No hay quien sus males soporte

pues por no le ver su río

huyendo corre con brío

y es arroyo baladí.

            Yo os diré lo que vi.

después que me vi en Madrid.

 

            ¿Escribió Cervantes algún romance, alguna letrilla burlesca o algún soneto para lamentar también la mudanza de la Corte? Una mudanza que le obligará a construirse una nueva vida en Valladolid, siguiendo los pasos de oportunidades, de sueños que le llevó a su padre Rodrigo a dejar Alcalá de Henares para intentar en la sede de la Cancillería una nueva vida, una posibilidad de hacer negocios, seguramente, como agente, en esos asuntos de préstamos que le llevó a pasar una temporada en la cárcel?

            Lo mismo que su hijo, aunque en circunstancias y razones bien diferentes.

            Valladolid fue Corte entre 1601 y 1606.

▸ Registros del listado:
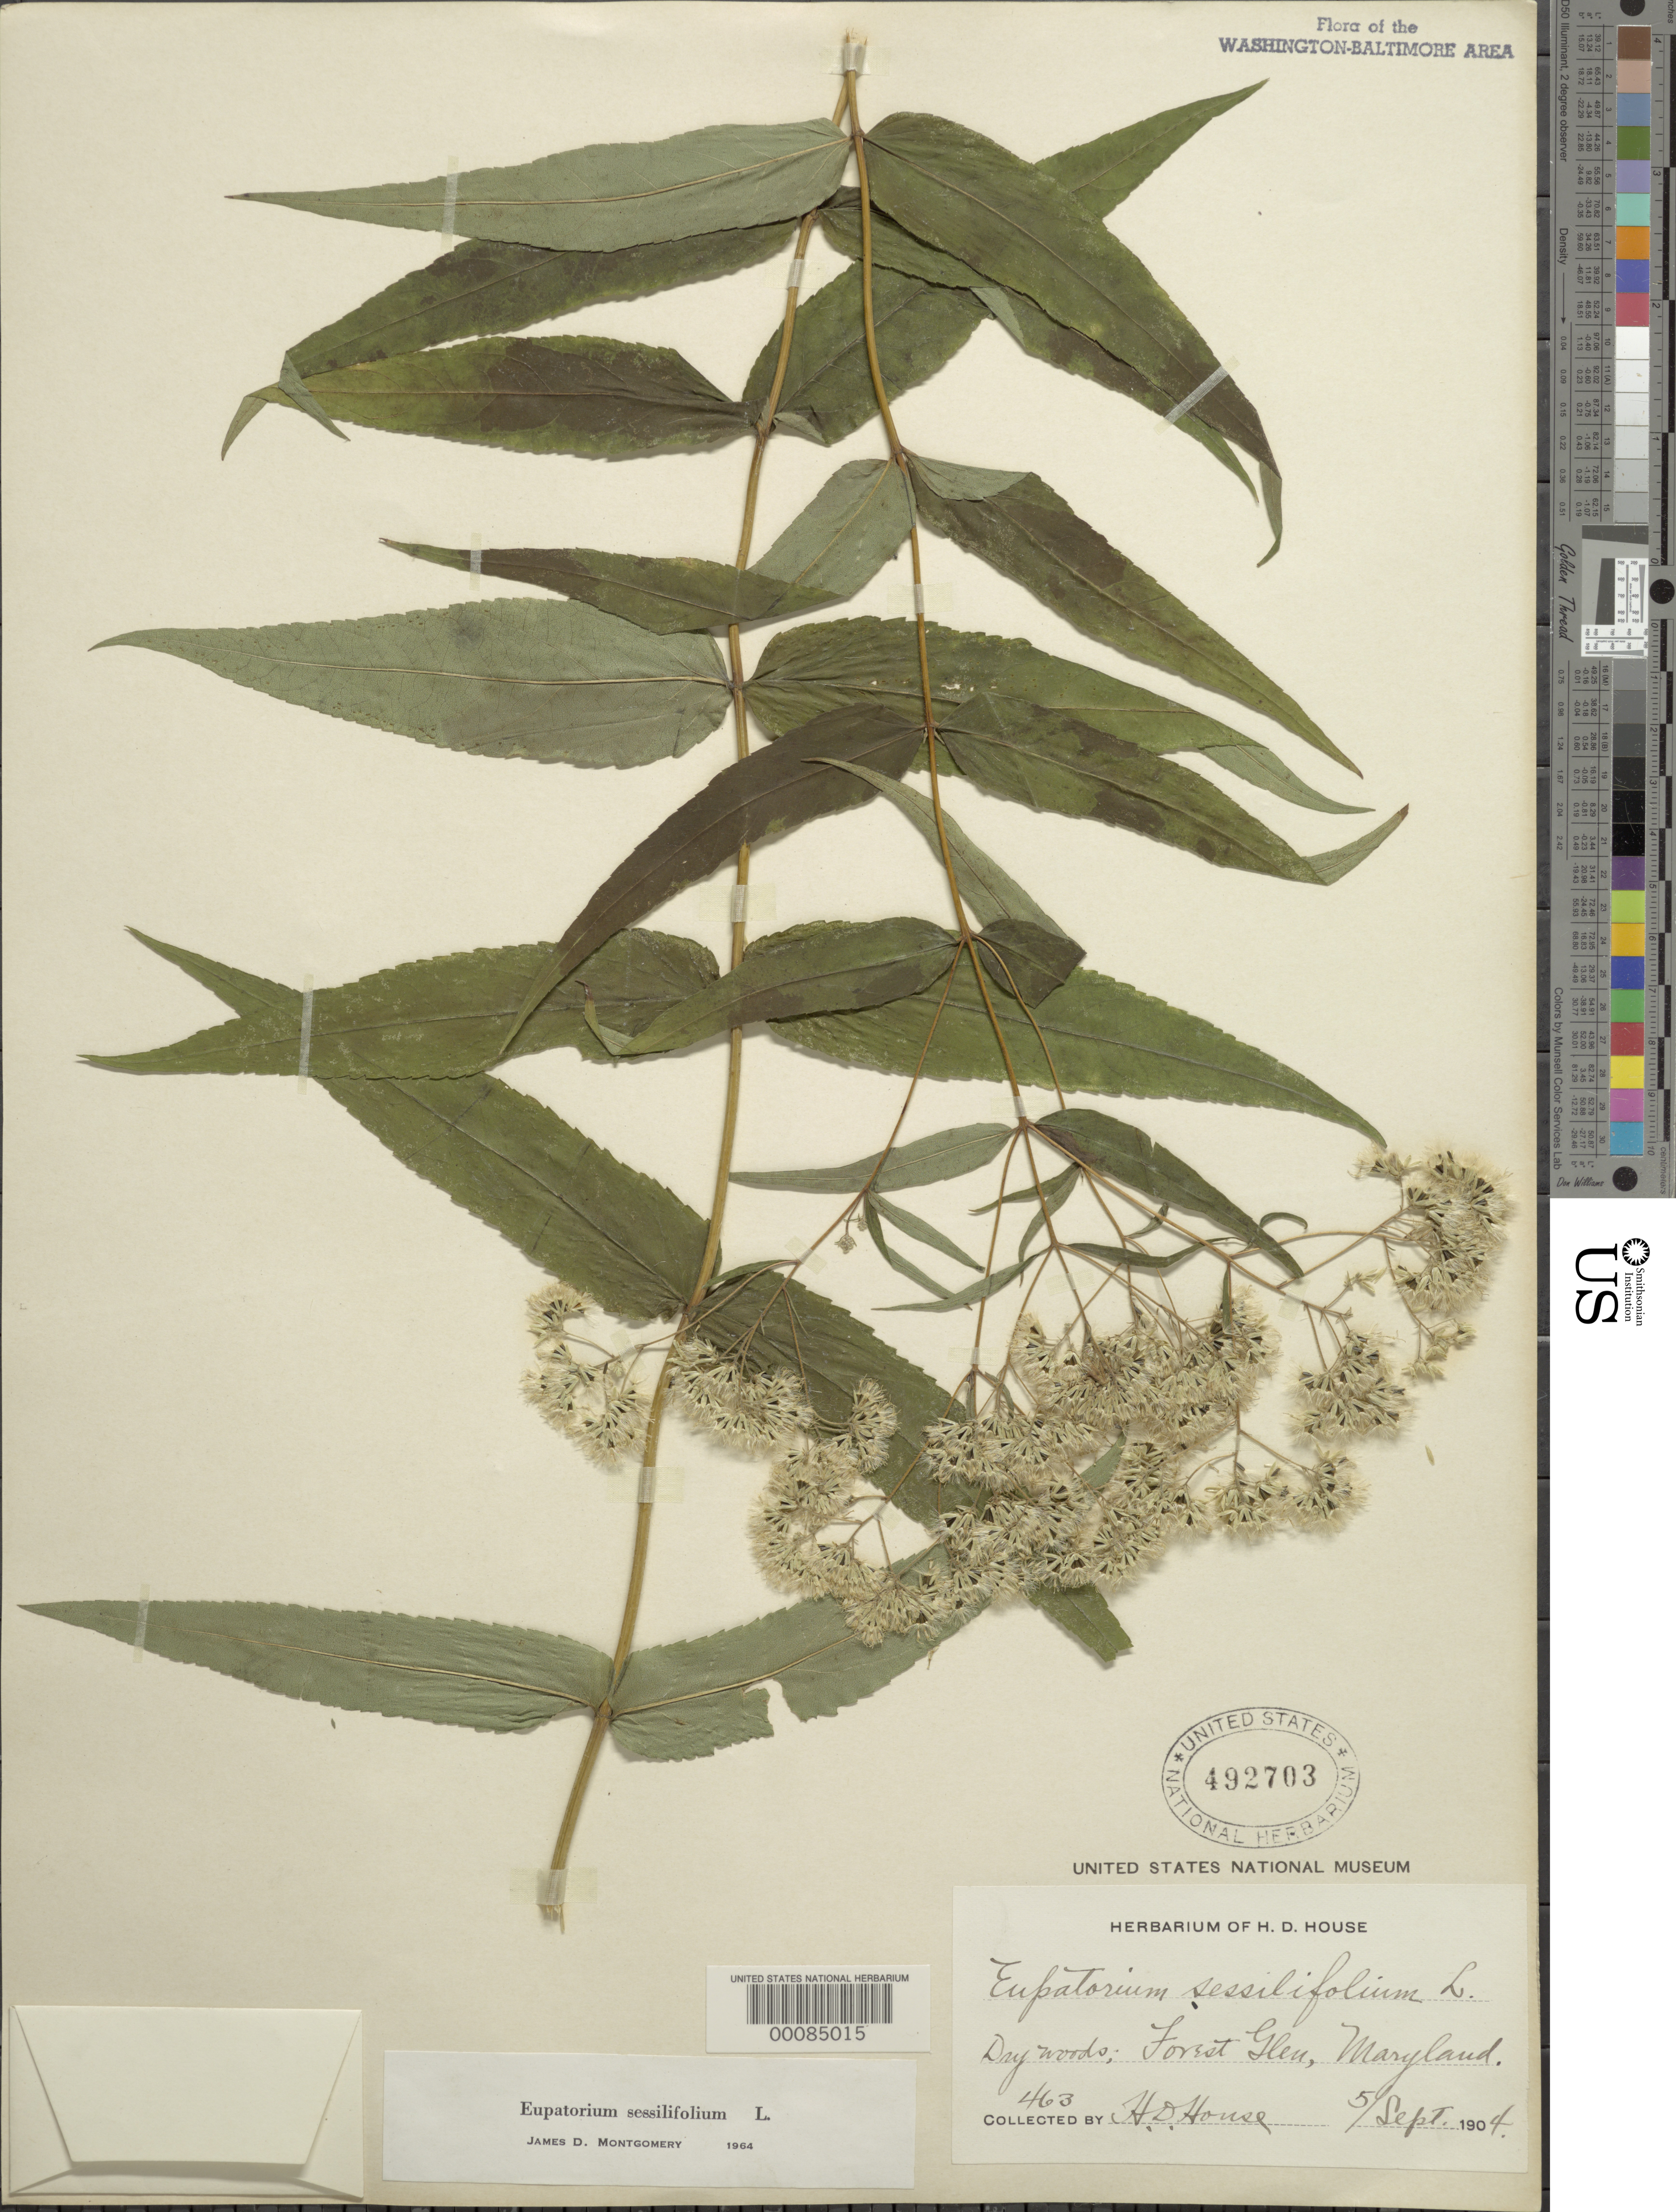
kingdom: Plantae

...

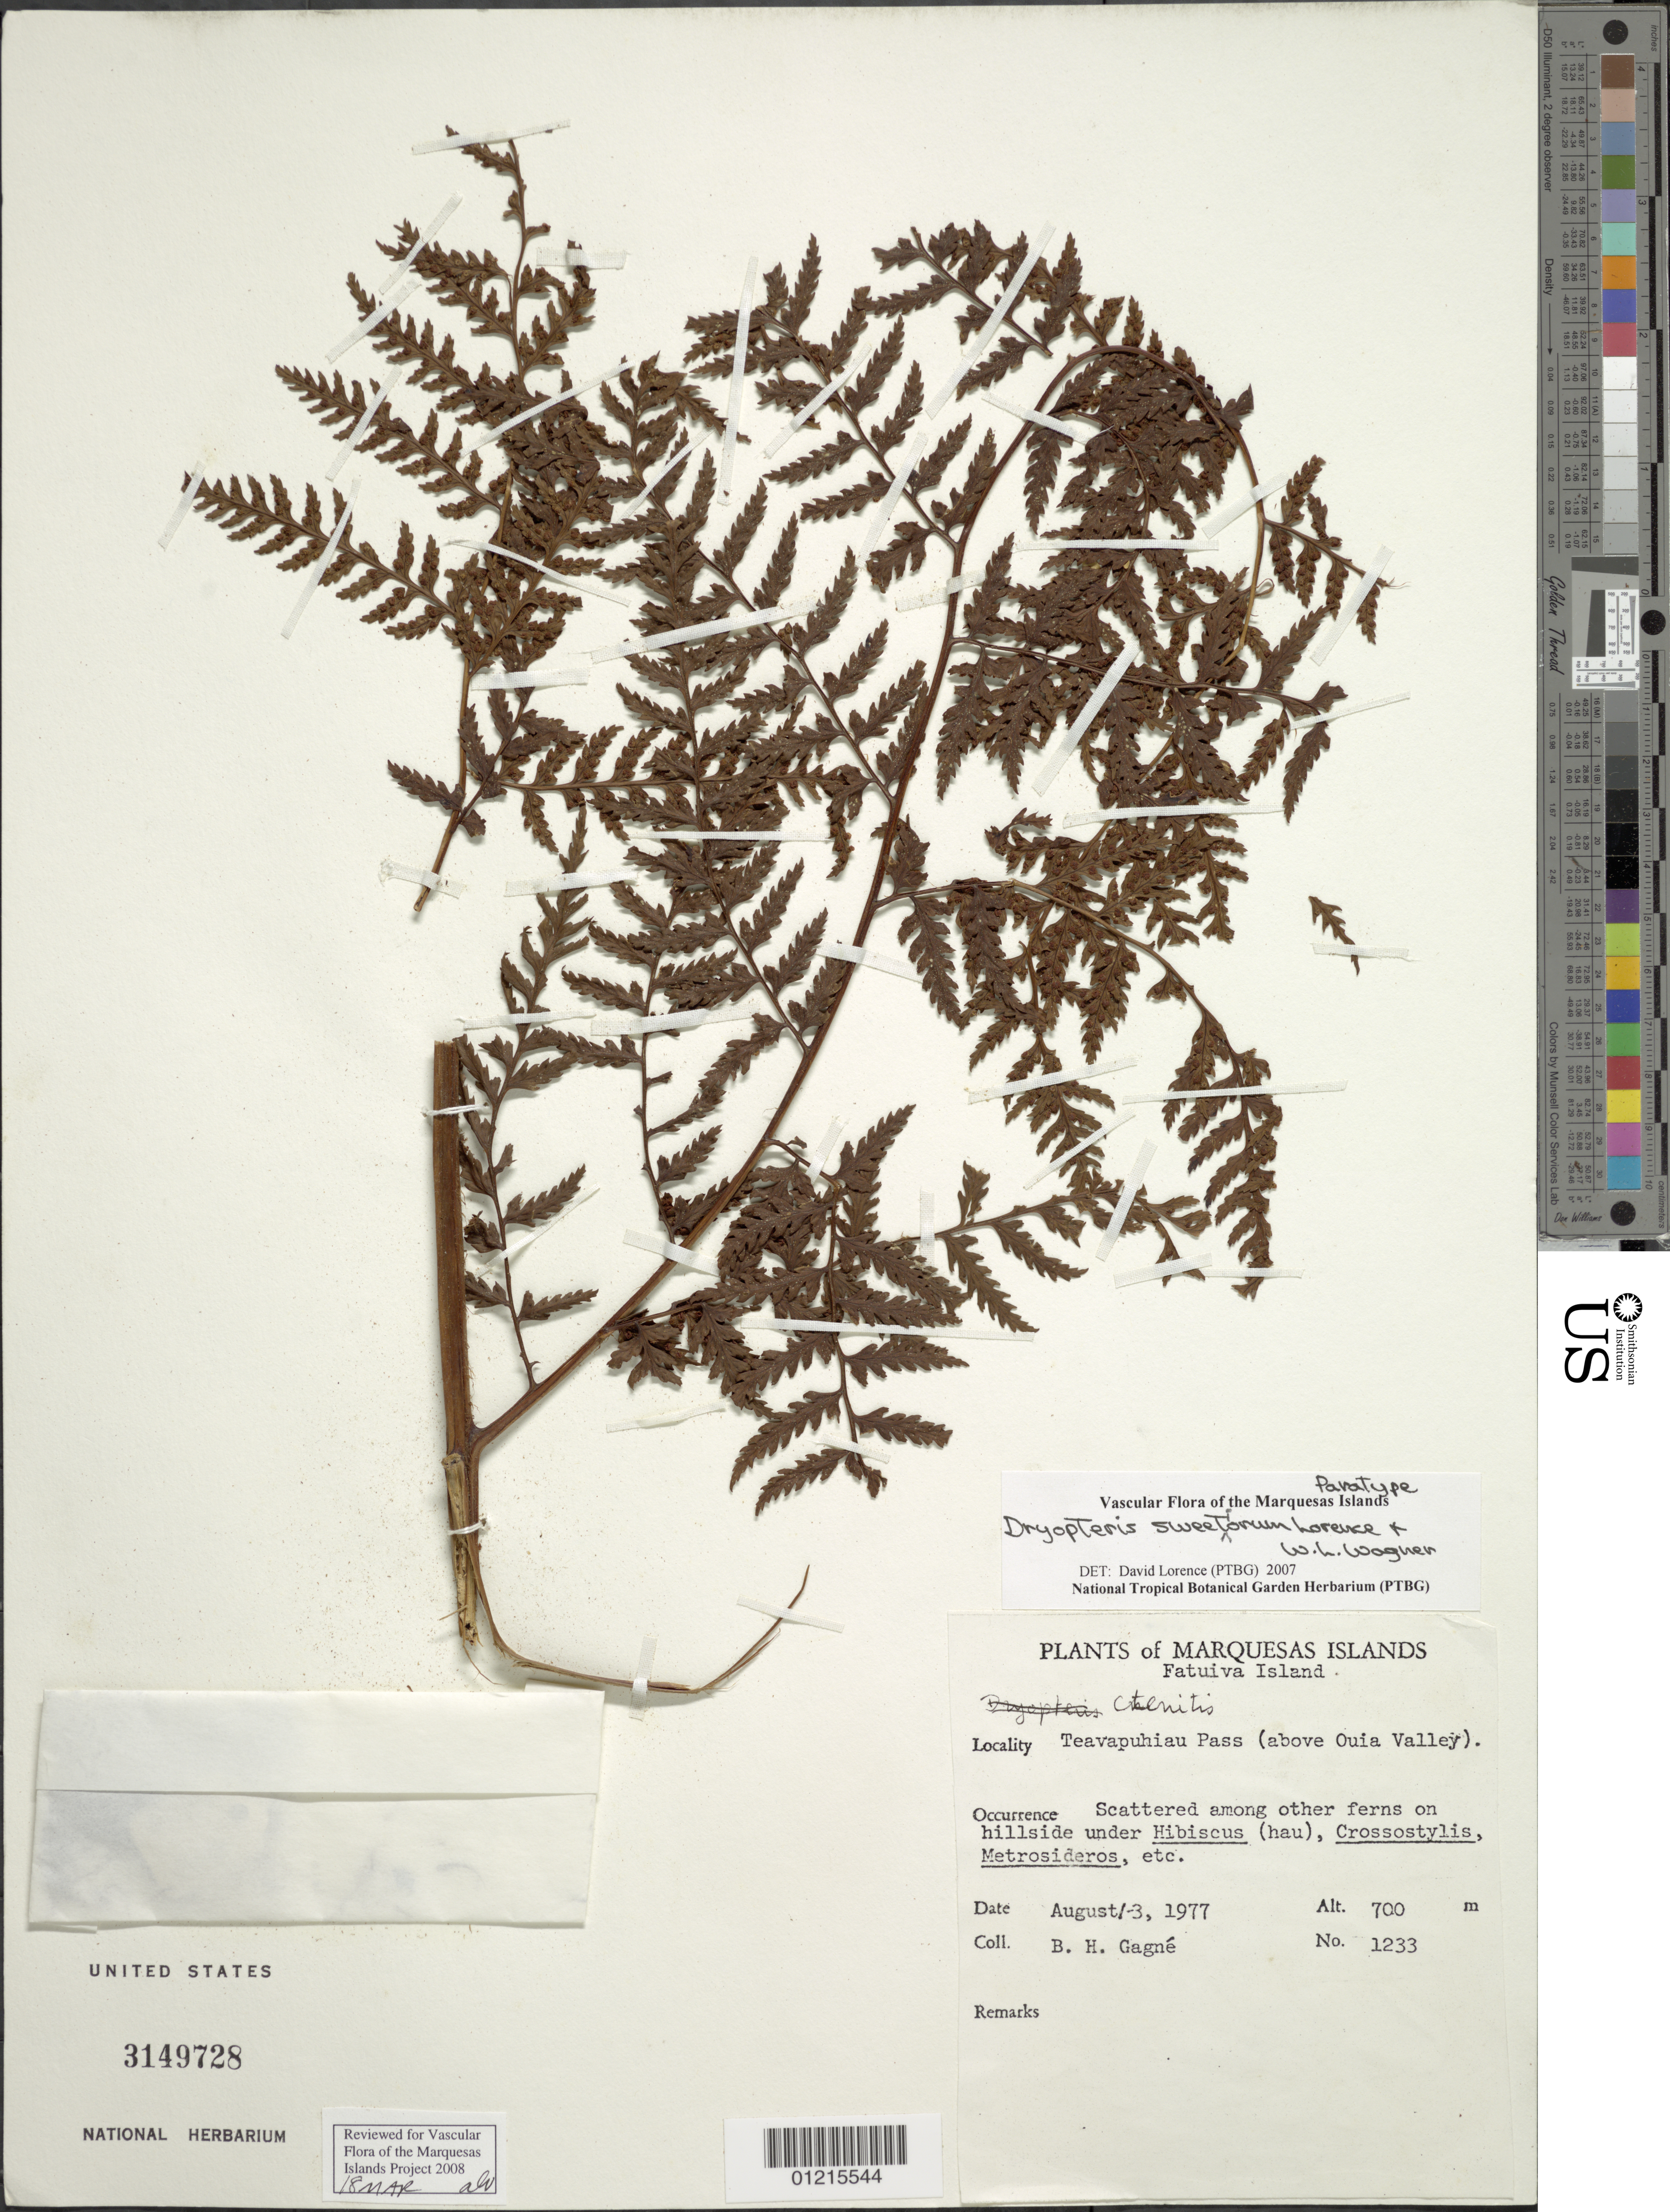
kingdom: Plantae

▸ Tareas:
1 – Según el fragmento sobre Cervantes, ¿entre qué años fue Valladolid Corte?
2 – Escribe del fragmento sobre Cervantes el pasaje que va de "después que me" a "en la cárcel?".

▸ Respuestas del ejercicio:
1 – Entre 1601 y 1606.

2 –
después que me vi en Madrid.

 

            ¿Escribió Cervantes algún romance, alguna letrilla burlesca o algún soneto para lamentar también la mudanza de la Corte? Una mudanza que le obligará a construirse una nueva vida en Valladolid, siguiendo los pasos de oportunidades, de sueños que le llevó a su padre Rodrigo a dejar Alcalá de Henares para intentar en la sede de la Cancillería una nueva vida, una posibilidad de hacer negocios, seguramente, como agente, en esos asuntos de préstamos que le llevó a pasar una temporada en la cárcel?